Girls who march to a different drum change the world

Mariah, 16, should have grown up in the ‘60’s. Have you ever met a kid who just reeked of that by-gone era: free spirits who want to try everything no matter how restrictive their parents become and who march to a different drum? I often describe these rebels as wild horses cooped up in a corral, kicking at the slats of the fence as they try to escape their enclosure. When allowed to exert their power, they are often leaders who change the world.

Mariah would have fit in well with the hippies at Woodstock with her long blond hair and rebellious attitude, but it’s 2017 and she doesn’t fit the present mold of ‘normal’. She listens to alternative music, loves obscure bands, taught herself to play acoustic guitar that she plays constantly, has dabbled in many types of drugs, wears baggy clothes she gets from thrift stores, has never met a type of brand name clothes she doesn’t abhor, doesn’t care what others think of her, and walks to a different drum beat than her peers. Mariah is judged as being either a freak, retro, Goth, or a druggie, none of which is true; she defies labels.

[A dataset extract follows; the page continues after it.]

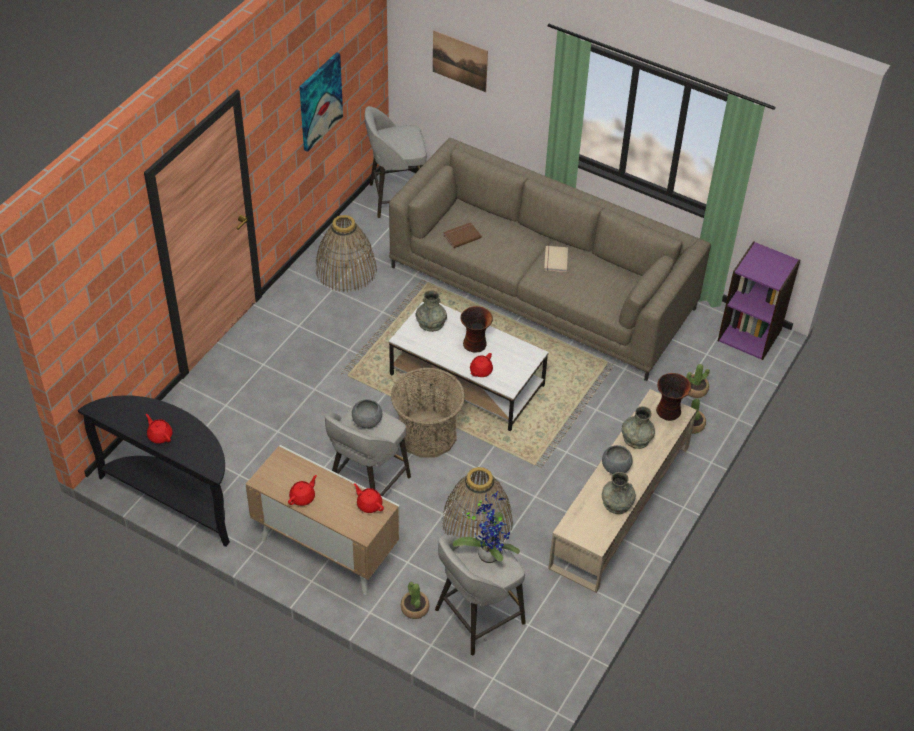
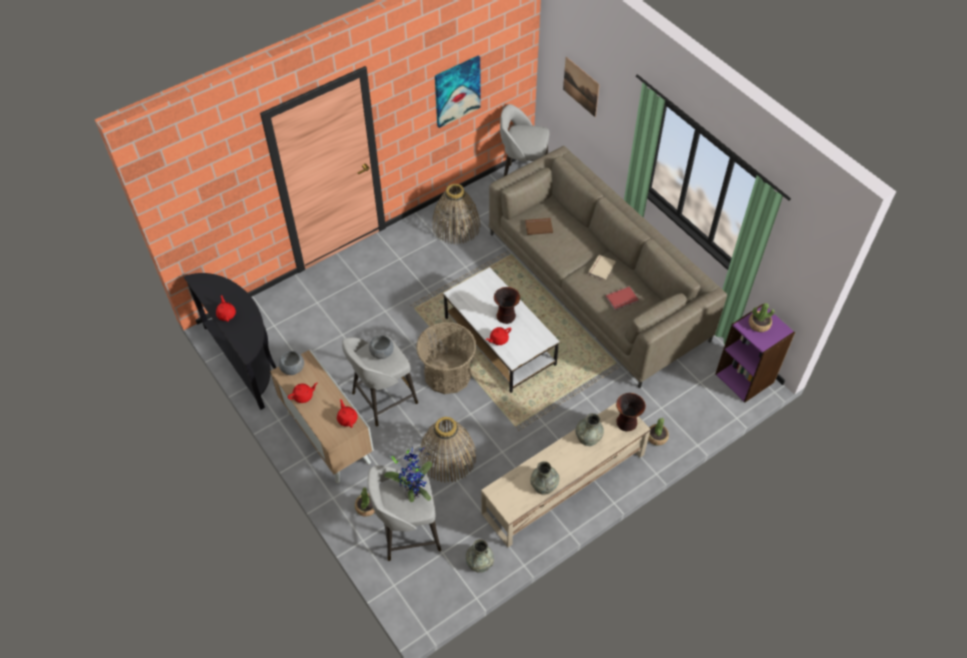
camera: 25 degrees right, 5 degrees up
(431, 323) = (482, 289): grey vase -> grey vase (479, 562)
(596, 286) = (622, 299): none -> red book
(615, 467) = (559, 454): grey bowl -> grey bowl (292, 368)
(695, 389) = (675, 408): potted plant -> potted plant (759, 324)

I saw Mariah in my counseling practice because she had felt depressed the previous six months. She had been engaged in a litany of power struggles with her parents since she was a toddler, resulting in a pattern of parental threats, punishments, and perpetual groundings. It’s difficult for parents to connect with girls like Mariah because they are so different from their expectations. Parents who try to mold these kids into their own vision for what they should be like end up frustrated; these girls are who they are and will fight to the death to retain their independence and identity.

What girls like Mariah need is adults who accept them just the way they are, and who show curiosity about their interests. They also require lots of say-so in their lives and independence. It’s important to value passion where you find it with these girls, even if their interests are out of your comfort zone and not the prescribed path most kids are following these days. Mariah needs boundaries, but these need to be negotiated so that she feels her needs are heard and understood; i.e. stay out of a reactive, authoritarian parenting model.

Spirited trailblazers like warrior Joan of Arc, inventor Margaret Knight, poet Emma Lazarus, abolitionist Harriet Tubman, author Susan Eloise Hinton, agricultural entrepreneur Eliza Lucas Pinckney, inventor Amy Chyao, and composer Alma Deutscher were all young girls or teenagers when they made their mark on the world. Their biographies reveal girls who didn’t fit the mold, were strong-minded, and didn’t succumb to limiting gender or age stereotypes.

That’s also how I see Mariah; an acorn waiting to bloom into an oak tree. Hold the highest possible long-term vision for your ‘hippie-in-residence’, and watch them change the world.